M君は、御茶ノ水のニコライ堂で有名な日本正教会東京復活大聖堂に移籍し改宗した。もともとクリスチャンだったのだが、ロシア正教聖歌の真髄を究めるためにあえてそうしたのだという。奥さんとは離婚していた。奥さんは二期会でアルト奏者として頭角を現し、活動範囲を広げていた。離婚の理由を尋ねる僕に「目指す音楽性の違いだよ」と、驚くような説明をした。


M君のブログを読むと、彼がたどった思索の一端が見て取れる。「ピュタゴラス派とアリストクセノス派の論争と東西教会分裂」、「教会分裂後のローマ教会と、明治維新後日本の共通点」、「グルーヴの本質としての電磁誘導」等々、一般の人には(当然僕にも)極めて難解なテーマばかりだ。でも、リベラルアーツの宇宙を自由に飛び回り、自分の音楽観を必死に探し求めている姿勢は伝わってくる。


M君には会社勤めの経験がない。酒を飲むと、芸術家特有の社会性のなさを露呈することもあった。しかし彼は一心不乱に自らの音楽観を究めようとしている。その純粋さは痛いほどわかる。

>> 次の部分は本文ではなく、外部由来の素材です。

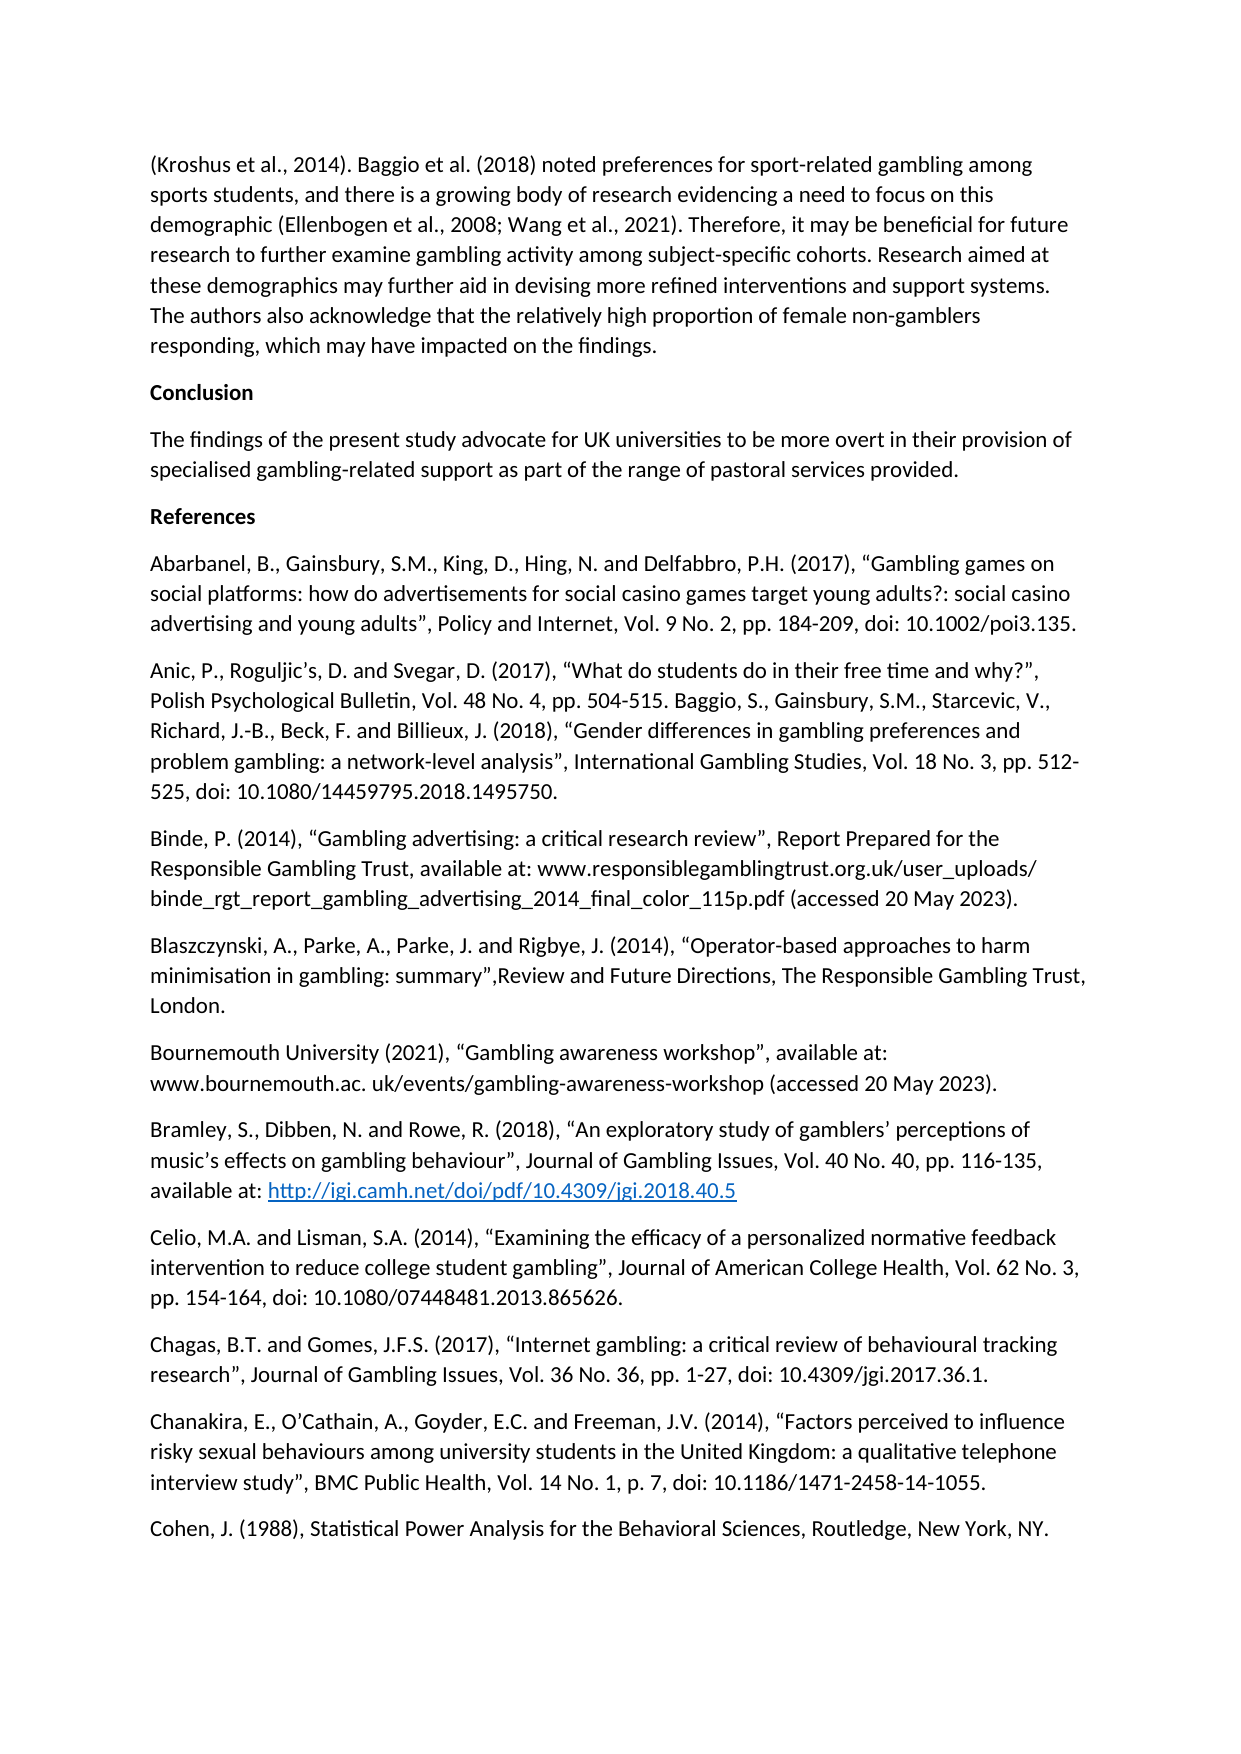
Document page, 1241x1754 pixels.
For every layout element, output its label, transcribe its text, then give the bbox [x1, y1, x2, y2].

僕には彼の音楽観を批評することなど出来ないが、でもそれが決して贋物ではないことはわかる。M君は決してメジャーな音楽家ではない。むしろ日本のクラシック音楽業界の中では異端ともいえる存在だ。しかし時代の風向きによっては、あるいは腕の立つプロデューサーとの出会いがあれば、彼が脚光を浴びる日がくるのではないかとも思う。彼はそれを望んでいるわけではないだろうが。


「声楽って、やっぱり最後は感性やセンスという才能に行き着くのかね?」

と尋ねる僕に、M君は

「いや、99.9パーセントは毎日の練習ですよ」

と答える。


薄皮を一枚ずつ重ねていくように、毎日のトレーニングで自分の身体を楽器として磨き上げる。そして自分の心に錘を垂らすように、自らの思索を掘り下げる。そうした日常があって初めて、彼が考えるグルーヴの世界に近づけるのだろう。


彼に会うと、「お前は毎日、何かのトレーニングを自分に課しているか?」と、いつも自問自答している。